Procedural due process is that which hears before its condemns, which proceeds upon inquiry and renders judgment only after trial. It contemplates notice and opportunity to be heard before judgment is rendered affecting one's person or property. (Macabingkil vs. Yatco, 21 SCRA 151; Batangas Laguna Tayabas Bus Company vs. Cadiao L-28725, March 12, 1966, 22 SCRA 987; Bermejo vs. Barrios, 31 SCRA 764, 775; Jose Carandang vs. Hon. Joe Cabatuando, etc., et al. L-25384, October 26, 1973)

Lack of notice to a party adversely affected has invariably been held to mean the nullity of the decisions rendered in ordinary civil case since they suffer from a fatal infirmity for want of due process. (Tiglao vs. Commission on Elections, et al., L-31566 and 31847, August 31, 1970.)

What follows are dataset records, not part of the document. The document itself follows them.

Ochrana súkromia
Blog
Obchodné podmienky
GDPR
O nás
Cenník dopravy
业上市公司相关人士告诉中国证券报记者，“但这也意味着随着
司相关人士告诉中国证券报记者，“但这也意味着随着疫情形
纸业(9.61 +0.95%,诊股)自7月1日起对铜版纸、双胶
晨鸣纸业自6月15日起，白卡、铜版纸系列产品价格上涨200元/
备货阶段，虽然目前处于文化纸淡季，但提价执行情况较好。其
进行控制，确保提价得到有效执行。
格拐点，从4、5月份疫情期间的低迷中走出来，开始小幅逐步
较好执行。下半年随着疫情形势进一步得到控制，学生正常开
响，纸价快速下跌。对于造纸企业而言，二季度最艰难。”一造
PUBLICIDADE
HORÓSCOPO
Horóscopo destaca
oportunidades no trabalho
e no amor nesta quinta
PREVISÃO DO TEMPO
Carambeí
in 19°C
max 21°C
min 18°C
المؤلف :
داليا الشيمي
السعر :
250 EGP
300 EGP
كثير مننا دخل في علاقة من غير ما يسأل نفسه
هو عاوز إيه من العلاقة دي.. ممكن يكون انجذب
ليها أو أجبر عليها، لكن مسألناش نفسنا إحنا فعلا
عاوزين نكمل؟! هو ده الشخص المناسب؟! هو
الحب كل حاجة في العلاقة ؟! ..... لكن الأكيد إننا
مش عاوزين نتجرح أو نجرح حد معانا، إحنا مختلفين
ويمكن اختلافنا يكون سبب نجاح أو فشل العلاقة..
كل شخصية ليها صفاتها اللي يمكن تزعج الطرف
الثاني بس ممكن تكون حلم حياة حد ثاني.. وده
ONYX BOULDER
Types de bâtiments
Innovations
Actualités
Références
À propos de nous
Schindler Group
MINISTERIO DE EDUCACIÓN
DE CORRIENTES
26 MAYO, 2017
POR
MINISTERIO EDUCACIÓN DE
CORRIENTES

The rationale of these rulings is so basic and fundamental, founded on fair play, simple justice and fairness that We cannot but express our concern, if not displeasure, when cases as the case at bar are delayed and keep clogging court dockets for the failure, negligence and/or ignorance of judges to apply these simple legal precepts and judicial pronouncements. In the instant case, the trial court had peremptorily rejected defendant-appellant's petition for relief from judgment, declaring that her failure to appeal within 30 days from receipt of the decision was fatal to her cause. We disagree with the court's ruling. It is precisely because of the expiration of the period for appeal that she seeks to avail of the remedy of relief from judgment, alleging that being a layman and without the benefit of counsel. she was of the mistaken belief that she had sixty (60) days within which to appeal the decision. Such remedy of relief from judgment is available to her as provided under Rule 38, Sec. 2 and 3, Revised Rules of Court, thus:

Sec. 2. Petition to Court of First Instance for relief from judgment or other proceeding thereof — When a judgment or order is entered, or any other proceeding is taken, against a party in a Court of First Instance through fraud, accident, mistake, or excusable negligence, he may file a petition in such court and in the same cause praying that the judgment, order or proceeding be set aside.

Sec. 3. I'ime for filing petition, contents and verification. — A petition provided for in either of the preceding sections of this rule must be verified, filed within sixty (60) days after the petitioner learns of the judgment order, or other proceeding to be set aside, and not more than six (6) months after such judgment or order was entered, or such proceeding was taken; and must be accompanied with affidavits showing the fraud, accident, mistake, or excusable negligence relied upon, and the facts constituting the petitioner's good and substantial cause of action or defense, as the case may be.

Appellant having received on August 26, 1960 notice of the decision dated July 20, 1960, filed her petition for relief from judgment on October 6, 1960, accompanied with the affidavit of merit, which is clearly within the sixty (60) days period laid down by the Rules. The trial court gravely erred in denying appellant' s petition for relief.

WHEREFORE, the decision rendered by the trial court on July 20, 1960 is hereby nullified and set aside insofar as herein defendant-appellant is concerned. The case is remanded to the trial court to enable the defendant-appellant to present her evidence and for said trial court to proceed and act accordingly.

SO ORDERED.

Teehankee (Chairman), Makasiar, Muñoz Palma and Fernandez, JJ., concur.

 

Footnotes

1 Decision, Record on Appeal, pp. 47-49. Record on Appeal. pp. 51-52.

2 Record on Appeal, pp. 51-52

3 See pp, 41-44, Record on Appeal.

4 See Loquias v. Rodriguez, L-38388, July 31, 1975, 65 SCRA 659; also cited in Flores v. Buencamino, L-43818, December 17, 1976, 4 SCRA 332.

5 L-18831, January3O, l965,13 SCRA 73, 78-79.